-- start of Selected passage --
From a teen in Australia: My mum and dad divorced when I was around 9, and for years he took it all out on me and did things like starve me, hold me to the ground and lock me in my room for days. I don’t see him anymore, and I still feel guilty. I feel as though I could have stayed there longer, could have been less prideful and tried harder.
My mother ended up remarrying another man, who I despise. He stands for everything I hate, including being homophobic, bigoted and thinking that his opinion in the only the only opinion. I hate coming home to him because, after what I went through with my dad, I’m really nervous around men, and my step dad’s a massive jerk to me.
I’m just lost between feeling the issues between my relationship with my father is causing the bad relationship with my step dad (my fault) or just that they’re both jerks (not my fault). I’m also growing to resent my mother for marrying him and not standing up for me. She didn’t believe me / help as soon as she should have when I was 13 ish and dealing with the worst of my troubles.
I think my step dad I disagree on many things, regardless of him supposedly being a father figure. He thinks gay people shouldn’t have the right to be married, transgenders don’t exist and loads of conservative catholic stuff that I think is wrong. I think everybody should be equal, and this has led to many heated arguments. Of course, being the adult, he always “wins.”
After years of being emotionally bullied by my father, my anxiety around my step father, and men in general, is growing and I don’t know what to do about it. I can’t talk to my mum, I’m too scared to talk to my teachers and I just feel like I can’t tell anybody…
Please help!
-- end of Selected passage --
-- start of Dataset records --
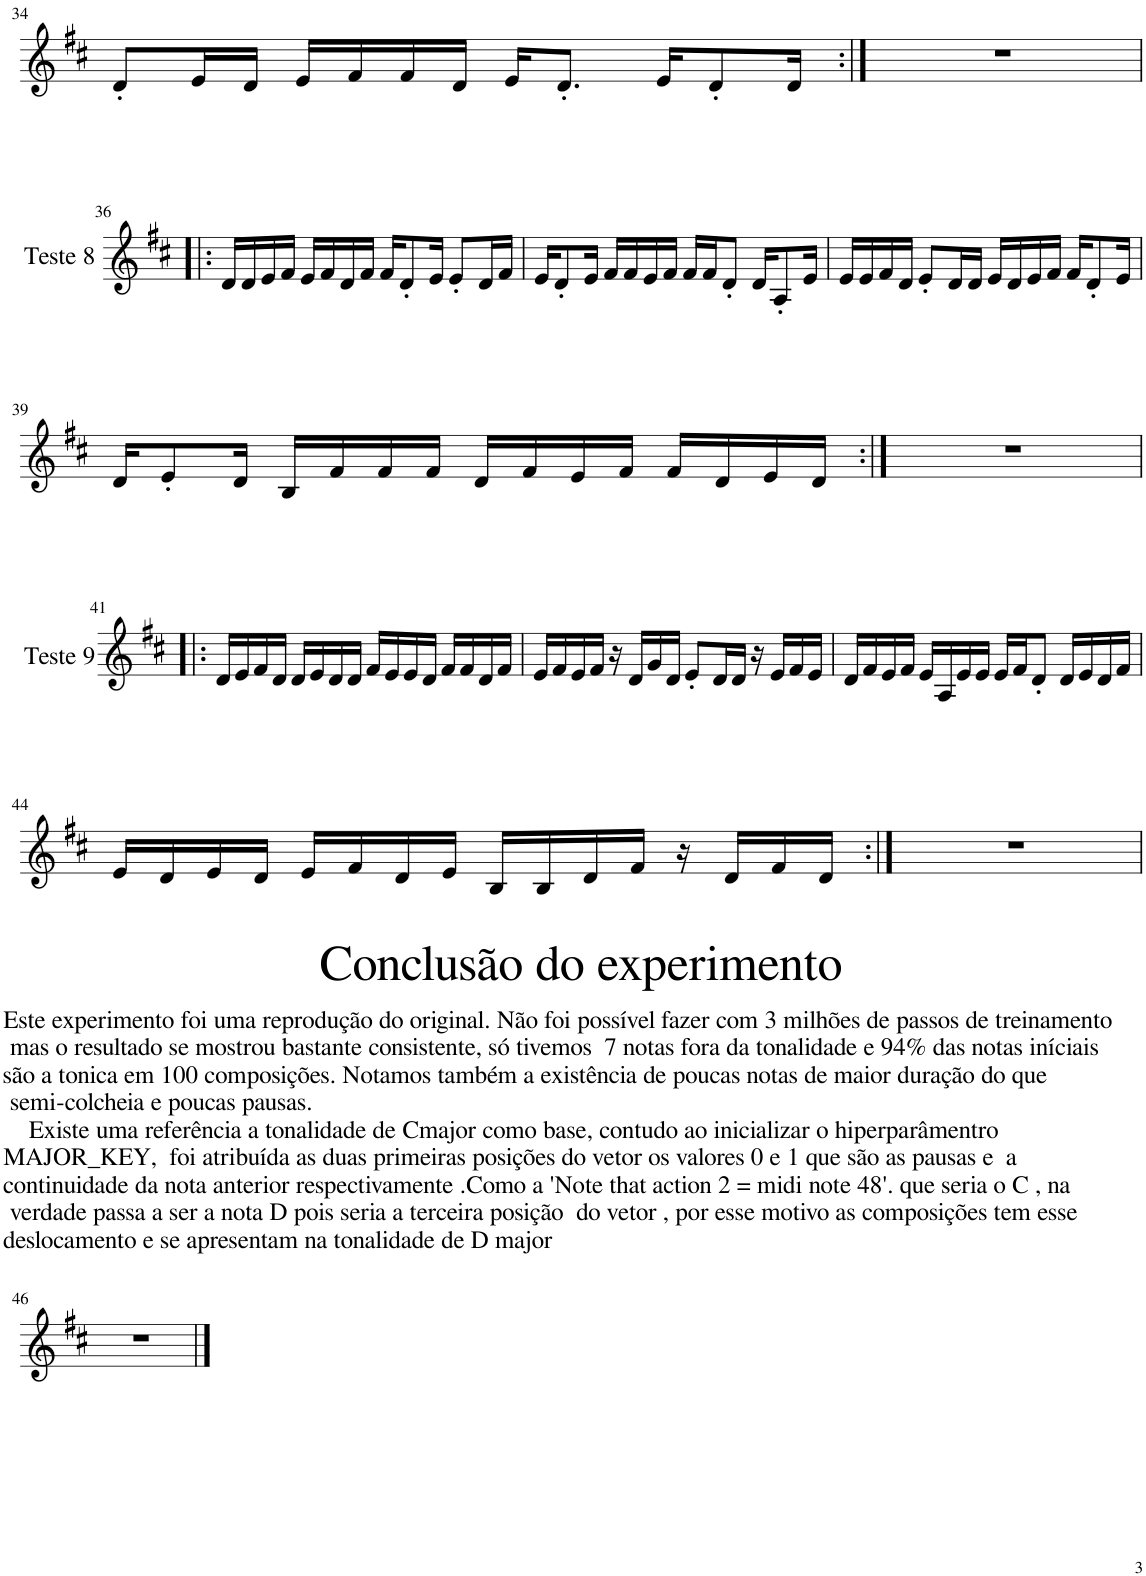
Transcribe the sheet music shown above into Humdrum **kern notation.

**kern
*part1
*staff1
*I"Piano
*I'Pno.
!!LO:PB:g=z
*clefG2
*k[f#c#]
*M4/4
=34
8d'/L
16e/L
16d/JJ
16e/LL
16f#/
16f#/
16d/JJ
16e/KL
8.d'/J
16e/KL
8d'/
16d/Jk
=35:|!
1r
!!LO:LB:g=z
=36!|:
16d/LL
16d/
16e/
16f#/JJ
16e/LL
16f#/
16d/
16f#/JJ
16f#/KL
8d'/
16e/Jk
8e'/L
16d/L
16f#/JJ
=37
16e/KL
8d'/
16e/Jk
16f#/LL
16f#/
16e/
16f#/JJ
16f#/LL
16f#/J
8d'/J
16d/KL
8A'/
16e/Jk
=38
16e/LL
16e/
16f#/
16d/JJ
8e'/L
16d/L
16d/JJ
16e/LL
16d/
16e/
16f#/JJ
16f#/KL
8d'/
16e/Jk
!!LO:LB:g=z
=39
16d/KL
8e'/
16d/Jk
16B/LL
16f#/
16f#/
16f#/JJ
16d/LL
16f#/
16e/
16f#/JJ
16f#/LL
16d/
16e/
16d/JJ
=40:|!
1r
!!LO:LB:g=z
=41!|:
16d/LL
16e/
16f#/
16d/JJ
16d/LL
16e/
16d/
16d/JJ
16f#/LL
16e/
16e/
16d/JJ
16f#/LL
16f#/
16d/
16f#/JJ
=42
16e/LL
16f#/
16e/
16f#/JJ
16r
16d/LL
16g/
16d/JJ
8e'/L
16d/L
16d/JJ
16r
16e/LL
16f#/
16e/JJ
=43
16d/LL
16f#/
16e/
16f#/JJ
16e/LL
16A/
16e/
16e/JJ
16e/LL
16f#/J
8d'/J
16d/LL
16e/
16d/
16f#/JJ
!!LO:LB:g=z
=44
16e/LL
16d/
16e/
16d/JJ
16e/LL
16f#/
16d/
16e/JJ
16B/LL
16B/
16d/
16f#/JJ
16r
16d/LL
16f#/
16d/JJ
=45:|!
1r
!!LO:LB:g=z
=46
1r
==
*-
-- end of Dataset records --
-- start of Dataset records --
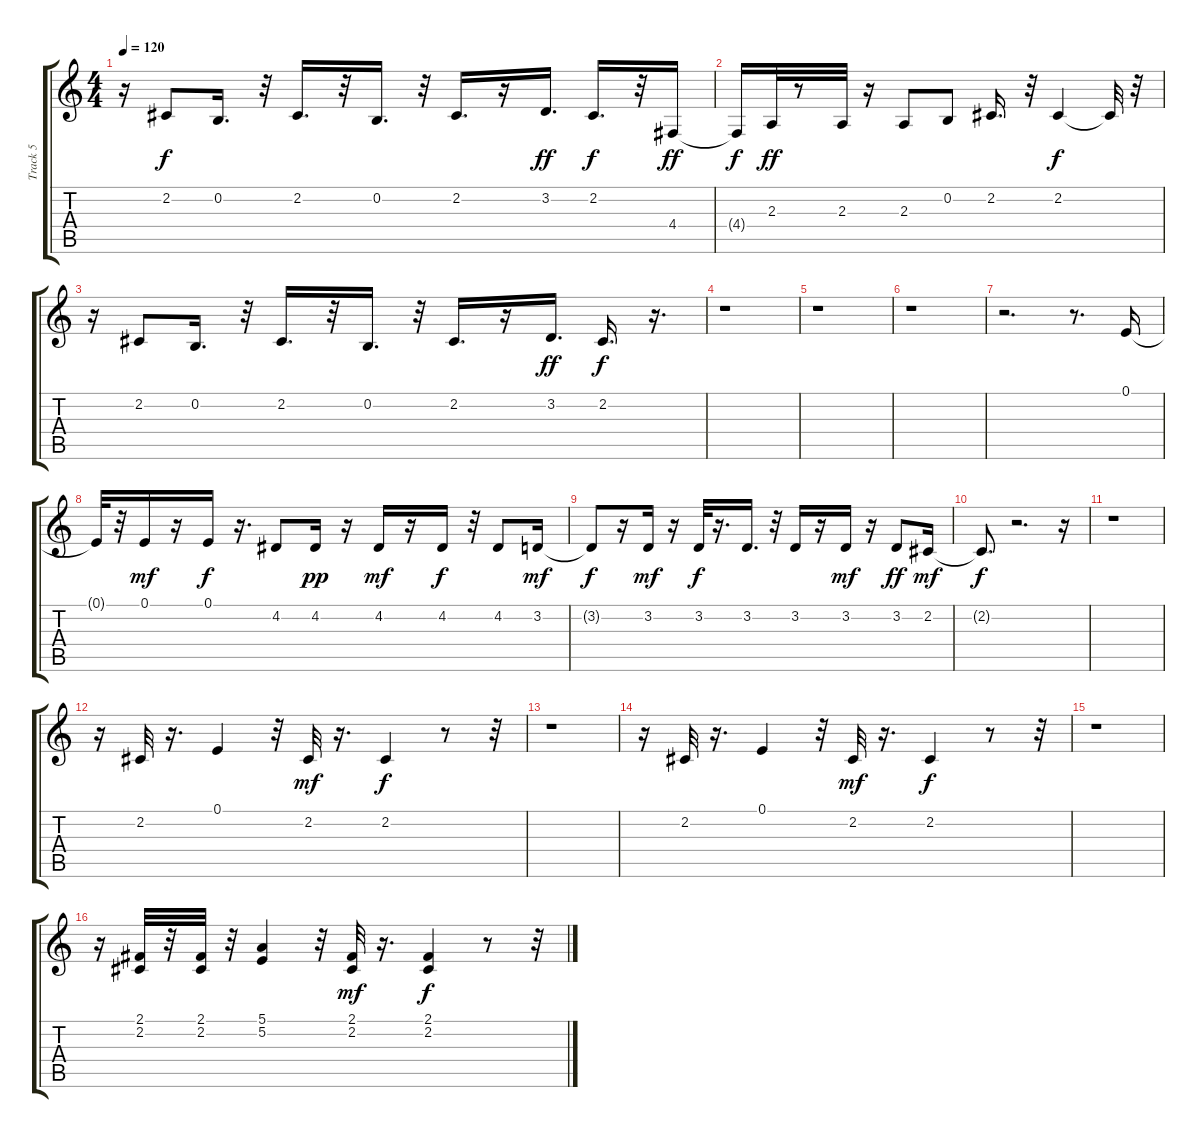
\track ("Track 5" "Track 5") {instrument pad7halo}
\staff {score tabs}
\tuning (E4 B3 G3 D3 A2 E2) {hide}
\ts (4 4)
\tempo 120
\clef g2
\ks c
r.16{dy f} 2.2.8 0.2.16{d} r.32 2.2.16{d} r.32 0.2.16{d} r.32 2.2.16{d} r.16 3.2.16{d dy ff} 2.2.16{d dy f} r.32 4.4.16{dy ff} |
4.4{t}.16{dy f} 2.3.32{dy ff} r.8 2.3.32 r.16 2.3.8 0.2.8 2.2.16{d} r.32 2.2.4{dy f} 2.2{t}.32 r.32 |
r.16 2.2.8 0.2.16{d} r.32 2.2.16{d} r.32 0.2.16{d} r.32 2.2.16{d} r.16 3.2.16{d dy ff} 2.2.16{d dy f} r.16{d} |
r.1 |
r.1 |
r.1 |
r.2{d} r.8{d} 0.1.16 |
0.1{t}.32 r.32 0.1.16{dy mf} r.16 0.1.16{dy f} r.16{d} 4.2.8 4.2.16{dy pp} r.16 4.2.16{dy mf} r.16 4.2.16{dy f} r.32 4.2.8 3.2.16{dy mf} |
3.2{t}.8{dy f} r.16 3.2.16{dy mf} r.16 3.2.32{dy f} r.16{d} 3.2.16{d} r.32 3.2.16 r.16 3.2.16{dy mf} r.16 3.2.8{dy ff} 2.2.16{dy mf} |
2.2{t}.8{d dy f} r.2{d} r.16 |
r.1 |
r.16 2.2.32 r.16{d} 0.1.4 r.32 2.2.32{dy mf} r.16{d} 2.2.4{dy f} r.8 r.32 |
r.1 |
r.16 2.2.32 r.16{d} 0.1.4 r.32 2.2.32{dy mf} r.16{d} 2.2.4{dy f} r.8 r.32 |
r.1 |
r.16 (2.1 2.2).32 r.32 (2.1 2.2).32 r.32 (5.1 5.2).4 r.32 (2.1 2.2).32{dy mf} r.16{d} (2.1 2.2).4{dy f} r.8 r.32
-- end of Dataset records --
Exercises →
- 1) For each statement, say yes or no according to the teen's letter, and quote the words from the letter that decide it. (a) The writer's parents divorced when the writer was around 9. (b) The stepfather believes gay people should have the right to marry. (c) The writer feels able to talk to teachers about the problem.
- 2) Find every line of the records that contains the string "kern", and copy each one in full. Case counts.
The records are unrelated to the teen's letter.

Problem solutions →
- 1)
(a) Yes: "My mum and dad divorced when I was around 9"
(b) No: "He thinks gay people shouldn’t have the right to be married"
(c) No: "I’m too scared to talk to my teachers"

- 2)
Transcribe the sheet music shown above into Humdrum **kern notation.
**kern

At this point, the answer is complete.